• Page excerpt:
***

By James L. Hirsen, J.D., Ph.D.
contributor to

We can feel it coming. The media frenzy has started. The helicopters are hovering. And the networks are clearing the decks. Actor Robert Blake's arrest is taking on that miserably familiar O.J.-like quality.

Court TV has already indicated that it is going to pursue in-court coverage, if a trial of Blake takes place. Other networks are certain to follow.

Most people would agree that the O.J. Simpson case did some serious damage to the criminal justice system. Can our system withstand another protracted televised trial and the media circus that inevitably follows?

The media are not to be blamed for their pursuit of the story. After all, we have a well-known actor marrying a considerably younger female grifter who's pregnant. The wife turns up dead. The actor's arrested 11 months later. A surprise witness for the prosecution surfaces. And the death penalty is being whispered about.

The case had fallen off the news radar screen for a period of time, to make room for several other high-interest stories. But trial-mania is back with a vengeance.

***

• What you need to do:
Could you carry the commentary about Robert Blake's arrest forward from its last sentence? None of the items that come next have any bearing on the commentary about Robert Blake's arrest.

• Given entries:

***

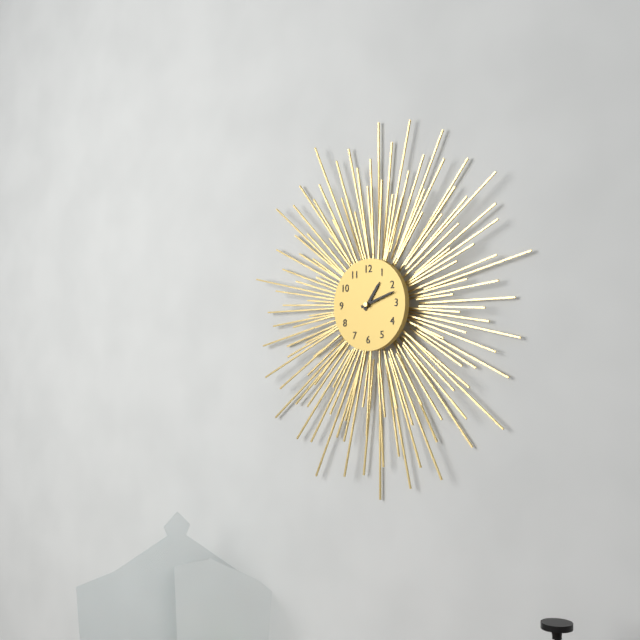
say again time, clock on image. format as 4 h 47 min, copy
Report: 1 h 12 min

***

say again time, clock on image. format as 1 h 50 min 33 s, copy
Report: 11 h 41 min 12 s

***

• Result of this task:
Despite the feeling of commonality between the two, Blake's case differs from O.J.'s in a number of ways. Simpson was a higher-profile celebrity. He was in the public eye when the crime occurred. Blake was basically a retired actor at the time of his wife's murder. Aside from two minor made-for-TV movies, he had not had a significantly visible role for over 20 years.

The Simpson trial had sociological and political implications. Simpson was a prominent, successful African-American figure. His murdered ex-wife, members of the prosecution and many of the key witnesses against him were white. At present, Blake's case does not appear to include any racial elements.

During the Simpson trial, there was room within the sphere of world events to focus on every aspect of the case. Today, our nation is at war. Circumstances are at a critical juncture in the Middle East. Our own economy and culture have yet to fully recover from last year's catastrophe. A celebrity trial must take a back seat to the geopolitical reality of our time.

Still, everyone wants to know

Will Blake go forward with a trial or will he plea bargain?

Will he take advice from O.J. and keep quiet?

Will Earle Caldwell, the recently arrested bodyguard, testify against Blake?

What evidence is there in the Blake case after the lengthy police investigation?

We'll just have to stay tuned.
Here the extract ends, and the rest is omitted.